The Carlington Summit

Our apologies! In transferring our recipes from one computer to another, many of the fractional numbers got completely changed for last month's issue of the Summit. This affected all of the pickling recipes.

Here are the correct recipes:

Green Tomato Chowder

1/4 	cup mixed pickling spice - wrapped in cheescloth
1 	clove garlic - chopped
6 	cups chopped green tomatoes
1 	red pepper - chopped
3 	cups chopped onion
3 	cups chopped celery
2 1/2	cups brown sugar
1 1/2 	tsp salt
3 	cups cider vinegar

Cook on simmer till vegetables are soft. Seal in hot, sterile jars.

-- Jacqueline Mayer

To sterilize jars:

Put open jars on a baking sheet. Bake 10 minutes in a 350 degree oven. Or put open jars in a pressure cooker with 1 cup of water in the bottom of the pressure cooker. Steam at full pressure for 10 minutes.

To sterilize lids, cover both pieces in water and bring to a boil. Boil for five minutes. You should also sterilize any spoons, ladles or funnels you plan to use.

Pickled Beets

1 	Tbsp cloves
1 	Tbsp turmeric
1 	Tbsp allspice
1 	tsp cinnamon
2 	cups water
2 	cups vinegar
1 	tsp coarse pickling salt
1 1/2 	cups brown sugar

Simmer all this for 10 minutes. Do not boil!

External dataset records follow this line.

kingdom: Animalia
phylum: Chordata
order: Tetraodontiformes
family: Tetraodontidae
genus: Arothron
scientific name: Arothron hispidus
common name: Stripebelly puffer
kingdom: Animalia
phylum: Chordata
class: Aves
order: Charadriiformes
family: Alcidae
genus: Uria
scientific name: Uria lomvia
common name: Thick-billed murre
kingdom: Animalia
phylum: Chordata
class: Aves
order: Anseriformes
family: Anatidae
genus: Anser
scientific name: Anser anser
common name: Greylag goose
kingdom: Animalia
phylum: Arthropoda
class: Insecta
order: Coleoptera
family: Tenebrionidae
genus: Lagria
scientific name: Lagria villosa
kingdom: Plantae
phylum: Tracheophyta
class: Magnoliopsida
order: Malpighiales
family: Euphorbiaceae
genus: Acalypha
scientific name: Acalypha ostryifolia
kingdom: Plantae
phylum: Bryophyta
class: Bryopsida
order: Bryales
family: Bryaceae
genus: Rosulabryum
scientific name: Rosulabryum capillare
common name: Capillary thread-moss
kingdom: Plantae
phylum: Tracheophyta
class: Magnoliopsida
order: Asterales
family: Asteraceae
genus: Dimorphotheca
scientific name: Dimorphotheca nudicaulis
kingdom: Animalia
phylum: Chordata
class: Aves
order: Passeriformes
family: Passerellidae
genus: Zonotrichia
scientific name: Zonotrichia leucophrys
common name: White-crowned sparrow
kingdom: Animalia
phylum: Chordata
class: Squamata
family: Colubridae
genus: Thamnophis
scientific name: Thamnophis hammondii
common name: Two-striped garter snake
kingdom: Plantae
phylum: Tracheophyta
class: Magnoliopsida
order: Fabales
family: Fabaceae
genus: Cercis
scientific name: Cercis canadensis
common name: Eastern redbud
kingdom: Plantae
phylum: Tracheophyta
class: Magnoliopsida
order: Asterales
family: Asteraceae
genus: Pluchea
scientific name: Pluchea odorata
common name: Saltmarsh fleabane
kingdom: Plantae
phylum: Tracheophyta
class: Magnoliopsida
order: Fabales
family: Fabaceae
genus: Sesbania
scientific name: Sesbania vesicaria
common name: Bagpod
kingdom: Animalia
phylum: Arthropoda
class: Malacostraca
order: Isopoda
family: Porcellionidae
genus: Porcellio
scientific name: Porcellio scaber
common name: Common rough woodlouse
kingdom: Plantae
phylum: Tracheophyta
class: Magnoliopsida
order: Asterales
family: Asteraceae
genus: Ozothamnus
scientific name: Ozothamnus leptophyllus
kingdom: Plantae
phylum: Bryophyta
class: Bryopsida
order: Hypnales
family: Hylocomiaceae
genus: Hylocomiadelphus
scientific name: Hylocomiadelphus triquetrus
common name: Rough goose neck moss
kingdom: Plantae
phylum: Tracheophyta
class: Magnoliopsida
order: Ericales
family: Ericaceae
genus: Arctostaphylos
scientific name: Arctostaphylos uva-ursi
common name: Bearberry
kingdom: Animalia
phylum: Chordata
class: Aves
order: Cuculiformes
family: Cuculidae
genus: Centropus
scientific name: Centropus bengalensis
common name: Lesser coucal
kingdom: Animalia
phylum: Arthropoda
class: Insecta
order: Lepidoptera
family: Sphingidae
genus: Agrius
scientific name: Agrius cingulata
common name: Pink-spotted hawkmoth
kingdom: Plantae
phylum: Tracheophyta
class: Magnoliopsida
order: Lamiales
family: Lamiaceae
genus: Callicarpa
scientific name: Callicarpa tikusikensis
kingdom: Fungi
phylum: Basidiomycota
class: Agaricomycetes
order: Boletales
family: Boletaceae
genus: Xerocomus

Cook 3 lbs of beets until tender to a fork. Peel, cut up and put into sterilized hot jars. Fill with syrup and seal.

-- Jacqueline Mayer

Fruit ketchup

10 	ripe tomatoes
3 	apples
3 	peaches
3 	pears
1/2 	bunch celery (about 5 stalks)
1 	red pepper
2 	green peppers
3 	medium onions
2 	cups white sugar
1 	tsp salt
2 	cups vinegar
1/4	cup pickling spice in cheese cloth bag

Chop all the fruit and vegetables fairly fine and mix in a large pot. Dissolve the sugar and salt in the vinegar and add to mixture. Add pickling spice. Simmer for about 2 hours, stirring from time to time. Take out the spice bag. Seal in sterilized jars.